→ WHAT THE TASK REQUIRES: Please print the data below word for word, leaving out the pictures.

→ EXCERPTED RECORDS:
************

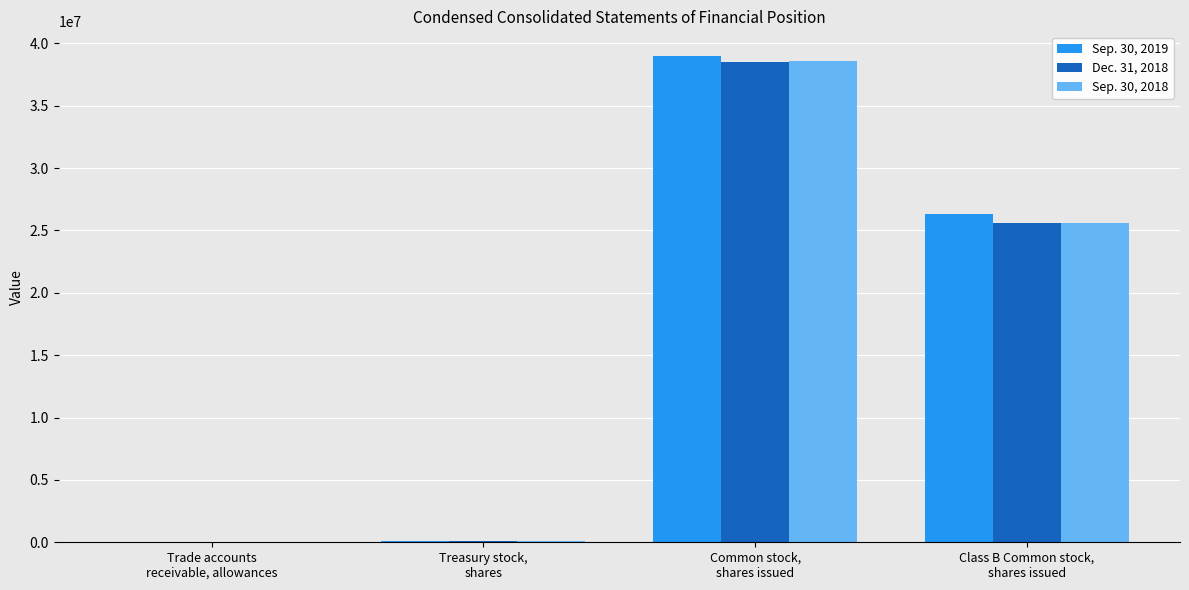

At which label is Dec. 31, 2018 closest to 19272910?

Class B Common stock,
shares issued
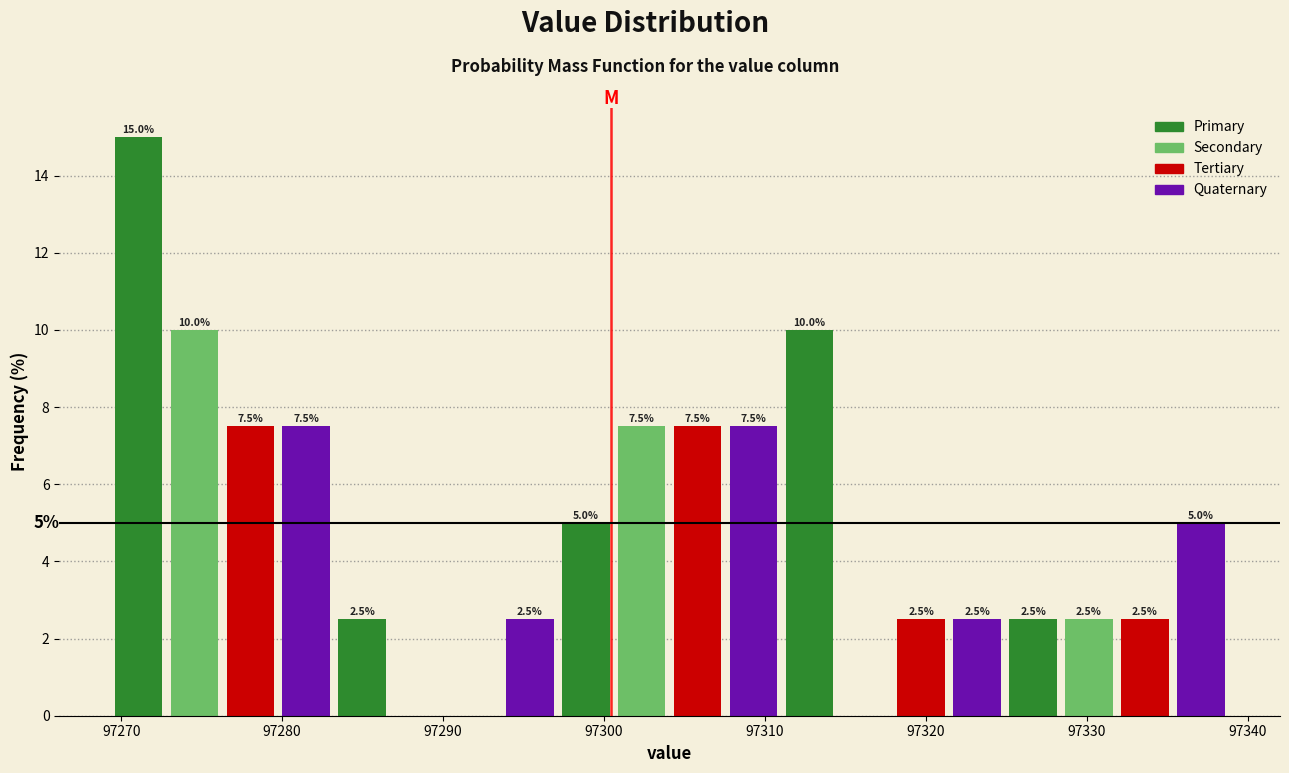

Around what value on the x-axis is the tallest bar? Give the approximate position of its centre, as read against the axis.

97271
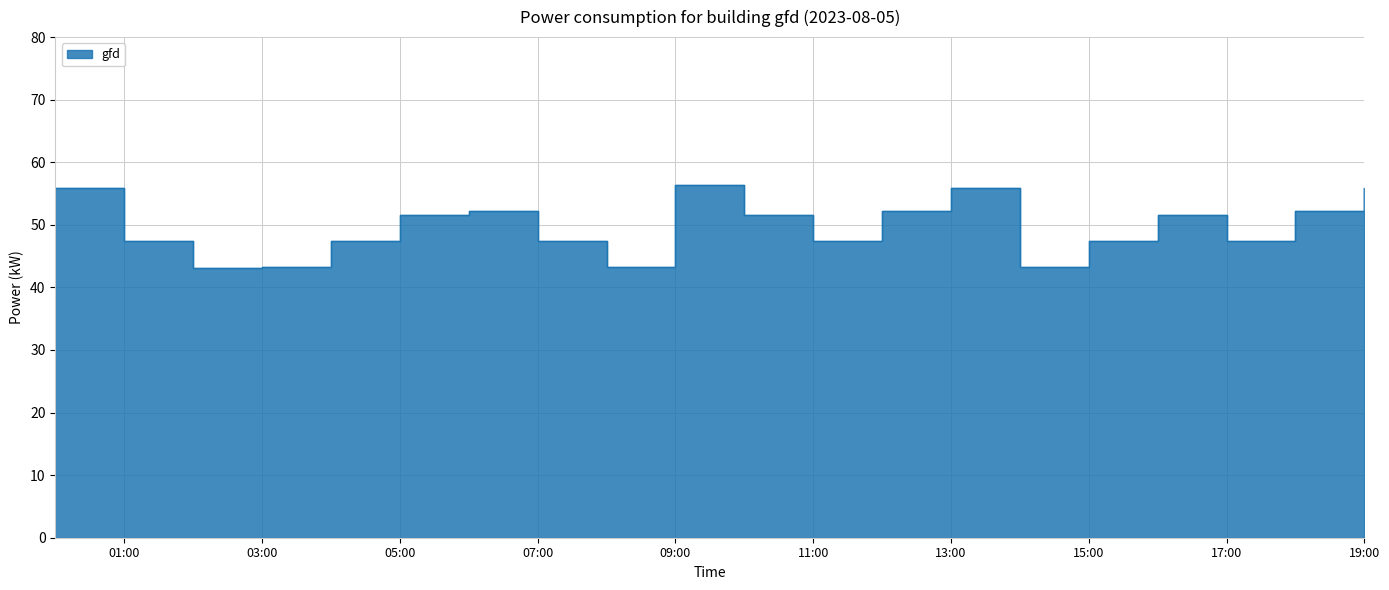

What is the difference between the second highest and minimum values?

12.6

************

→ YOUR RESPONSE:
At which label is Dec. 31, 2018 closest to 19272910?

Class B Common stock,
shares issued

Around what value on the x-axis is the tallest bar? Give the approximate position of its centre, as read against the axis.

97271

What is the difference between the second highest and minimum values?

12.6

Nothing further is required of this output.